A nurse is providing discharge teaching to a client who reports that they cannot afford their prescribed medication. Which of the following statements should the nurse make?
- A. I can arrange for a social worker to talk to you before you leave.
- B. I can contact the occupational therapist to schedule a home visit.
- C. Contact your pharmacy to inquire about a different medication.
- D. You should ask your provider to prescribe a cheaper medication.
Correct Answer: A
Rationale: The correct answer is A because the nurse should address the client's financial concerns by offering a social worker to assist with resources. This option demonstrates holistic care and supports the client's well-being beyond the medical aspect. Option B is irrelevant as it does not address the medication affordability issue. Option C puts the burden on the client to find a solution. Option D is not appropriate as the client may not feel comfortable asking for a cheaper medication directly.
A nurse is admitting a client who has arthritic pain and reports taking ibuprofen several times daily for 3 years. Which of the following tests should the nurse monitor?
- A. Serum calcium
- B. Stool for occult blood
- C. Fasting blood glucose
- D. Urine for white blood cells
Correct Answer: B
Rationale: The correct answer is B: Stool for occult blood.
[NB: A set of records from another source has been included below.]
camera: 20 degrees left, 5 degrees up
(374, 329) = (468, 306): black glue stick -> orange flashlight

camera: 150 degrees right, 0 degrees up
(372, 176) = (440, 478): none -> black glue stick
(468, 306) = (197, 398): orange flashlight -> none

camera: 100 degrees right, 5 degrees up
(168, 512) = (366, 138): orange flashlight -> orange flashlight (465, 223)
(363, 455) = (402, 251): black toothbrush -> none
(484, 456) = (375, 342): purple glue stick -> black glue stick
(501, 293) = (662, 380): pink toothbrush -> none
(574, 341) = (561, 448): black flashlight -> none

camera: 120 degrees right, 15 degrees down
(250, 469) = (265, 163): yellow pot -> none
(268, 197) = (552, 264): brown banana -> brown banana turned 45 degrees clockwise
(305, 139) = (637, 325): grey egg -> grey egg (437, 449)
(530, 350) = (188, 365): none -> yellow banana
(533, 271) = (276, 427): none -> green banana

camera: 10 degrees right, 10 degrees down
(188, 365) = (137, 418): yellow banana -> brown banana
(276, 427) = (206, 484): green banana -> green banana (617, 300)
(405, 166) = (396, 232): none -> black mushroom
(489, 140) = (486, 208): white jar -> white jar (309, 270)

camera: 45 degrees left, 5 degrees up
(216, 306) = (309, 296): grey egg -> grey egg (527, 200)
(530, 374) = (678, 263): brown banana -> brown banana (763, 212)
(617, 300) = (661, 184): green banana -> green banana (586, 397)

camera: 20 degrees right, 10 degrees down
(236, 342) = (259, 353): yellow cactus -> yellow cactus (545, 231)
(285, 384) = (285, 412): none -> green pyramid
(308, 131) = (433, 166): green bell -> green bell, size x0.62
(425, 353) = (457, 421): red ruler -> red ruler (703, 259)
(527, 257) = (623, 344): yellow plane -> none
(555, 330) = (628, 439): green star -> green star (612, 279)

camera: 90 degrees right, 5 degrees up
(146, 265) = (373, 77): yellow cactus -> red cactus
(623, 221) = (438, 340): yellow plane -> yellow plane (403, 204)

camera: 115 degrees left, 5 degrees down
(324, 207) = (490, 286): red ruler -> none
Ibuprofen is a nonsteroidal anti-inflammatory drug (NSAID) that can cause gastrointestinal bleeding, leading to occult blood in the stool. Monitoring stool for occult blood helps in detecting any gastrointestinal bleeding early. Serum calcium (A) is not typically affected by long-term ibuprofen use. Fasting blood glucose (C) is not directly related to ibuprofen use. Urine for white blood cells (D) is not relevant in this scenario.